Throughout this report we utilize a scale composed of 10 indicators measured on the Pew Research Center American Trends Panel to gauge financial status. Three dimensions of financial circumstances were used to create the scale – financial assets, financial troubles and government means-tested programs.

Items in the Financial Security Scale

Individual questions were coded as “0” for a more financially secure response and “+1” for a less financially secure response. As a result, scores on the full scale range from “0” (more financially secure responses to all questions) to “+10” (less financially secure responses to all questions). A larger collection of questions were tested for inclusion. The items selected each showed a strong association with overall measures of financial circumstances (e.g., household income, a question asking respondents to characterize their financial situation), but each captured a different aspect of a family’s financial situation (assets, liabilities, outside help). For analytical purposes, respondents are grouped into one of five categories that were roughly equally distributed, as follows:

  • 1 : The most financially secure Americans (0)
  • 2 (+1)
  • 3 (+2 to +3)
  • 4 (+4 to +5)
  • 5: The least financially secure Americans (+6 to +10)

Financial Security Scale by Scale ComponentsThe most secure group (25% of the general public) were those who reported no financial troubles (no difficulty paying for medical care, housing, general bills or having had to borrow money from family or friends), said they had received no government food assistance or Medicaid benefits and reported that they had key financial instruments (checking, savings and a credit card), plus a retirement account of some sort beyond Social Security.

Each of the other groups reflected various combinations of financial difficulties, with the second most secure group having only one issue, the third having two or three issues, the fourth having four to five issues and the fifth and most financially stressed group having six or more financial difficulties.

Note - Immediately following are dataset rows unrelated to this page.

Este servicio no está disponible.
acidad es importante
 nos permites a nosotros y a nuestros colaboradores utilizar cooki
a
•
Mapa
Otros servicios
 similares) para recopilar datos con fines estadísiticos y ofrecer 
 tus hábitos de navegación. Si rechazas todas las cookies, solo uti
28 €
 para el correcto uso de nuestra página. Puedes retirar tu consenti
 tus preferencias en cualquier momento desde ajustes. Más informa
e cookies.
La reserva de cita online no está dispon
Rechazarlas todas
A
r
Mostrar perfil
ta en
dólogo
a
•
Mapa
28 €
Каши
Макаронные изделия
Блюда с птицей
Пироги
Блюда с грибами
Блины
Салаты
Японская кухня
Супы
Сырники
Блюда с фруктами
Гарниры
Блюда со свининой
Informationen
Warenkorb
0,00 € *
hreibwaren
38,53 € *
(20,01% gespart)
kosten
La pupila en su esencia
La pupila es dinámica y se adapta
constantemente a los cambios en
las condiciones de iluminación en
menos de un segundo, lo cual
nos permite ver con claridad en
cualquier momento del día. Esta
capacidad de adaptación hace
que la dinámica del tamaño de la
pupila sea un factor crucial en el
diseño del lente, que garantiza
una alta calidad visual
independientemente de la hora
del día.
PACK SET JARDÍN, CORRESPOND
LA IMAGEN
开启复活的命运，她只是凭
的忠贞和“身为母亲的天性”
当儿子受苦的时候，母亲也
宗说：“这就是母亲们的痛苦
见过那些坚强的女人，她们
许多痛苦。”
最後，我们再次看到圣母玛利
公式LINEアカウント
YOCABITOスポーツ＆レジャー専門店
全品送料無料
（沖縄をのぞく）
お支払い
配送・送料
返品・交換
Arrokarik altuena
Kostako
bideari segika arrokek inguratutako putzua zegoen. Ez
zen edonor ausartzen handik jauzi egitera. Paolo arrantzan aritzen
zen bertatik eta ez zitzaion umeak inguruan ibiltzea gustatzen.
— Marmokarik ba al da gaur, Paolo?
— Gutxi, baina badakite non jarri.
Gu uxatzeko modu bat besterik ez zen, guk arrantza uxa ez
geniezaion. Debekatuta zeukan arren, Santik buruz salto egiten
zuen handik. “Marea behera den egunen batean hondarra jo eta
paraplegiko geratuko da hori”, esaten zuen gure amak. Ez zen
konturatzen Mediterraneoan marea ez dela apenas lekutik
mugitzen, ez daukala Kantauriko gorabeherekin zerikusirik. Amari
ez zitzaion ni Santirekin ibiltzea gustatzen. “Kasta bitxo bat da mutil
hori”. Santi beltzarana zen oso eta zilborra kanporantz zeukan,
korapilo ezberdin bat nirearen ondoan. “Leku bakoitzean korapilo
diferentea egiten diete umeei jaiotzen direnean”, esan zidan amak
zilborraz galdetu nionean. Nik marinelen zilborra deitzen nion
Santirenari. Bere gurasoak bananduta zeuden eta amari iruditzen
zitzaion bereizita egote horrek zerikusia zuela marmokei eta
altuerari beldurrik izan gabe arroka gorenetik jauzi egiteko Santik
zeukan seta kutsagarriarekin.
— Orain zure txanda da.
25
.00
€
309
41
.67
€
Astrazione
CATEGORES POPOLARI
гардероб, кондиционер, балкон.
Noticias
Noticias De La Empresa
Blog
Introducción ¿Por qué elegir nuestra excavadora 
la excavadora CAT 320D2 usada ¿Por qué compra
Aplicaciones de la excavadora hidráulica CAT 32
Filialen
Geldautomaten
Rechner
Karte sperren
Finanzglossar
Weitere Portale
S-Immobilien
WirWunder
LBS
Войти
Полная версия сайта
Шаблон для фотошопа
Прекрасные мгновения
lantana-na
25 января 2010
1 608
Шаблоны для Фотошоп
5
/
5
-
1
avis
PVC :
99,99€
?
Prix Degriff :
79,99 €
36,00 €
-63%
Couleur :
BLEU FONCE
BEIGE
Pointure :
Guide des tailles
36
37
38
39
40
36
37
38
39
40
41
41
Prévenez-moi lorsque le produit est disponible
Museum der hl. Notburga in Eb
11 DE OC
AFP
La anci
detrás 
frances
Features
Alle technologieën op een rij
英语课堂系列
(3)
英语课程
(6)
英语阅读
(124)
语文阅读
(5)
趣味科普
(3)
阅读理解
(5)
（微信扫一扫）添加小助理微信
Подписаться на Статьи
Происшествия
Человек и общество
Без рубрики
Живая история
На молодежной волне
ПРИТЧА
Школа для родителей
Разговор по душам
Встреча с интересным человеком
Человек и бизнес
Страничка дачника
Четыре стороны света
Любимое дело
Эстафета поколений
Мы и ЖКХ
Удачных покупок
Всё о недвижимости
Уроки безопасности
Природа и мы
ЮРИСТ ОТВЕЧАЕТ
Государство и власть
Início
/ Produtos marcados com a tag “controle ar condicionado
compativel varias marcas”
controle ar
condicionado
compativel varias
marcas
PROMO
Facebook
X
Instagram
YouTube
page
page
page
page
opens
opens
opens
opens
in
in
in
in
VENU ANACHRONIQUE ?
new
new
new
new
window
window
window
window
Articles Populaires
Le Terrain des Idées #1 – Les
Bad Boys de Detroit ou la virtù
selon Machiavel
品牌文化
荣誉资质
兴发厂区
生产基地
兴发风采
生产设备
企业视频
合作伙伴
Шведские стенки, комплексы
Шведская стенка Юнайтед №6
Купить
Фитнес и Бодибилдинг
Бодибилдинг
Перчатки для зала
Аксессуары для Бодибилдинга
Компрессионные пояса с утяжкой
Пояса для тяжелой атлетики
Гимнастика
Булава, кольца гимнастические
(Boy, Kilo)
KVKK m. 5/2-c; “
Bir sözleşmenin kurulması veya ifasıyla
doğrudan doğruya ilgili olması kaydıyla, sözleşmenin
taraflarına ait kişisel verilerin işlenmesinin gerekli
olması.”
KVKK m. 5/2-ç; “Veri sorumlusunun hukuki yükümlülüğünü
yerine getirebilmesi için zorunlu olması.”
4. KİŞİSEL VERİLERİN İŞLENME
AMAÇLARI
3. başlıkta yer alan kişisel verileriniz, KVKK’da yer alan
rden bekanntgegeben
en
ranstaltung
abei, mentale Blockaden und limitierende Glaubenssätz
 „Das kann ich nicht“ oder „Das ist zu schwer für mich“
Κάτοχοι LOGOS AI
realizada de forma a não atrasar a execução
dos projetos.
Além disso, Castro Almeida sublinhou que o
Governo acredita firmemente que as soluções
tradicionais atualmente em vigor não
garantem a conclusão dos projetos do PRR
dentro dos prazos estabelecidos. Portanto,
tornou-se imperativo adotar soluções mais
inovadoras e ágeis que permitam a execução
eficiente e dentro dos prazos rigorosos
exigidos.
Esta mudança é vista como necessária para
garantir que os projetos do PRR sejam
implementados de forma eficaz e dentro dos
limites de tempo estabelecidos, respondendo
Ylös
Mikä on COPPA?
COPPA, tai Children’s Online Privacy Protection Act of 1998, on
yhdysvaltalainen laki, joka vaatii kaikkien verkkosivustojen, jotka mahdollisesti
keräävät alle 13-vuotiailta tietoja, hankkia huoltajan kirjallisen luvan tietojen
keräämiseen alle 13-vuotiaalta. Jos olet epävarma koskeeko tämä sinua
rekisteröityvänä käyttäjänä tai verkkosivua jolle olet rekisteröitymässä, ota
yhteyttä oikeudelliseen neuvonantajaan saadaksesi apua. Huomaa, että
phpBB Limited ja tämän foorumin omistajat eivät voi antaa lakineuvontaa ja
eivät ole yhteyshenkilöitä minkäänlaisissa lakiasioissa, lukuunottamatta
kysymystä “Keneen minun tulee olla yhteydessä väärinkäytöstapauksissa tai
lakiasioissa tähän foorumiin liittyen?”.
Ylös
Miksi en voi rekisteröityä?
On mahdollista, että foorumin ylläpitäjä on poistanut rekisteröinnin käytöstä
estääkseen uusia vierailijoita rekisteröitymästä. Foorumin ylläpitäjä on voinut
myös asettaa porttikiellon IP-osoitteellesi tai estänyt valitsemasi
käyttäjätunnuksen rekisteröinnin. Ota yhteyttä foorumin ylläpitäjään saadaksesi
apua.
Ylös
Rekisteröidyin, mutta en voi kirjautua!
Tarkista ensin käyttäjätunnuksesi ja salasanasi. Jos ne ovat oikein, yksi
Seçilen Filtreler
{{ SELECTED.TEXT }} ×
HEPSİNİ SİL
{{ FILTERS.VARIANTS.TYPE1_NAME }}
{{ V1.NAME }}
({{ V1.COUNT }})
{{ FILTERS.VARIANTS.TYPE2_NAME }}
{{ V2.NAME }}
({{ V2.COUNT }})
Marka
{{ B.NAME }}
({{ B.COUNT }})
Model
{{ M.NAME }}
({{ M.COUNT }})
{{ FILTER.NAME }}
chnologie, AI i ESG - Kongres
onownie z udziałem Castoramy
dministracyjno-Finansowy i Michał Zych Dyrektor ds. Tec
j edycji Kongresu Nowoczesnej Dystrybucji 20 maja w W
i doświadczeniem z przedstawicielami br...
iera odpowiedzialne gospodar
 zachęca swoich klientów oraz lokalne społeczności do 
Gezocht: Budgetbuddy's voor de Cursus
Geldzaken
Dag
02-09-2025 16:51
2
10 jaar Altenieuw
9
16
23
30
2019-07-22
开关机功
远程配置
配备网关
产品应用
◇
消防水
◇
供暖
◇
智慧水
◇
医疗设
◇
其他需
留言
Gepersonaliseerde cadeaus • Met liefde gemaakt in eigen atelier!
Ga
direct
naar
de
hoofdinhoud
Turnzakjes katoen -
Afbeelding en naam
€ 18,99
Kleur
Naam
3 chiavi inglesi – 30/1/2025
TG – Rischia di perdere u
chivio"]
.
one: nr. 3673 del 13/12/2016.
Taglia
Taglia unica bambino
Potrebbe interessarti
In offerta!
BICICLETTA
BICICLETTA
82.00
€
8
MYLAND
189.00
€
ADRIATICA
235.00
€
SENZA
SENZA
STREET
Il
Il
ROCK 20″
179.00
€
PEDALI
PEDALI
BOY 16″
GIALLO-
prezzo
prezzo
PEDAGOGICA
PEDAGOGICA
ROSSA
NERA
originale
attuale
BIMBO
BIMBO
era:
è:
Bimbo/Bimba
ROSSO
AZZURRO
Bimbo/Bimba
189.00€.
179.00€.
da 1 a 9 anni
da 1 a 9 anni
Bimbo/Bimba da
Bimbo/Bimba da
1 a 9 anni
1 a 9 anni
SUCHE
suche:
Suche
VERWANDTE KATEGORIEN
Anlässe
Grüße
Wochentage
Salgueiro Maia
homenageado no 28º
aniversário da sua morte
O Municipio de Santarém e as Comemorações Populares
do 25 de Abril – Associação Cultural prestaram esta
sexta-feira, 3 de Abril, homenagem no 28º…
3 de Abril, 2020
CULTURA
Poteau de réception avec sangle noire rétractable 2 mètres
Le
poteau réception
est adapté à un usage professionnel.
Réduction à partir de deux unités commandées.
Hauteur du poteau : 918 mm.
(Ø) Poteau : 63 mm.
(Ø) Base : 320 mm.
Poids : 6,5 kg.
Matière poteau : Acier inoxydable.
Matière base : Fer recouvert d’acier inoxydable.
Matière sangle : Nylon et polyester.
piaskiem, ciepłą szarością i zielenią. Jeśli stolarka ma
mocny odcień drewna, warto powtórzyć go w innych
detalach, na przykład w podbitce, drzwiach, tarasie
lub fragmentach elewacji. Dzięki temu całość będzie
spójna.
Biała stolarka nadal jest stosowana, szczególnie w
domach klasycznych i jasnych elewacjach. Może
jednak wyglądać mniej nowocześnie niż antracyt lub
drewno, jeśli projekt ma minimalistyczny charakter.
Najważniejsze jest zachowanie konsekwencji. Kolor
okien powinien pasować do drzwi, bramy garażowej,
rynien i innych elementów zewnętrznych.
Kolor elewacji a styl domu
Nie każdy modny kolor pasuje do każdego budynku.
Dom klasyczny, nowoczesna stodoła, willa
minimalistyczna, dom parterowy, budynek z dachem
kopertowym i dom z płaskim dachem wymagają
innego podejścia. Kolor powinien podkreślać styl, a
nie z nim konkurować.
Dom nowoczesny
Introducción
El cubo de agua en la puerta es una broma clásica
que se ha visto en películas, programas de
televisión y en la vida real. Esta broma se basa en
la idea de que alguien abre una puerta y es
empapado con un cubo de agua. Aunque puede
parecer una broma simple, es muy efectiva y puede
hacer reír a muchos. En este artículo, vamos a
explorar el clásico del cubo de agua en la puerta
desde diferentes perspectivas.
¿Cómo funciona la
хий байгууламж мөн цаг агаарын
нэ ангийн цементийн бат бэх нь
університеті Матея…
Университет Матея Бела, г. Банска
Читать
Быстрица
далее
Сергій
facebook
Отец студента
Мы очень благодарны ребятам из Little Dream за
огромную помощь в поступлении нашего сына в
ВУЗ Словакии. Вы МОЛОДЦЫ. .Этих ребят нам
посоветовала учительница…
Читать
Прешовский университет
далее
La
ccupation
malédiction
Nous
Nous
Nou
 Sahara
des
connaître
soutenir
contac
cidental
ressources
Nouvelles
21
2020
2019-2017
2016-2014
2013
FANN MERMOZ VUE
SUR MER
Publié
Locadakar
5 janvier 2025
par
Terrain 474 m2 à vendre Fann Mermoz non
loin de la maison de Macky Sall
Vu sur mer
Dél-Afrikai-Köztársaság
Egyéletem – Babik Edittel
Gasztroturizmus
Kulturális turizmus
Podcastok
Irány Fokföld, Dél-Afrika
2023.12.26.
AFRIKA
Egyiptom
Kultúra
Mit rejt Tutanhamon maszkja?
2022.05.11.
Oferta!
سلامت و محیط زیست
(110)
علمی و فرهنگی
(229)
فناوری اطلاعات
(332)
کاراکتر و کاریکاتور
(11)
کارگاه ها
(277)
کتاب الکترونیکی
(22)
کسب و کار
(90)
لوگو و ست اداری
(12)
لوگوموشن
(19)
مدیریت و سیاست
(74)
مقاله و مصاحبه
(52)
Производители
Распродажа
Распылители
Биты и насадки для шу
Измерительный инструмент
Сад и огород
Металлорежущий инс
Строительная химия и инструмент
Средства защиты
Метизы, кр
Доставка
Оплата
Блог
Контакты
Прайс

The scale is strongly associated with family income, but was chosen for this analysis because it reflects the actual levels of financial comfort or discomfort, rather than a summary measure of income that may obscure the situations facing particular individuals. For example, 73% of the most financially insecure (5’s on the scale) are making less than $30,000 annually; however, 7% are making more than $50,000. On the opposite end of the spectrum, only 34% of the most financially secure individuals (according to the scale) make more than $100,000 annually, while 23% of the financially secure are making less than $50,000.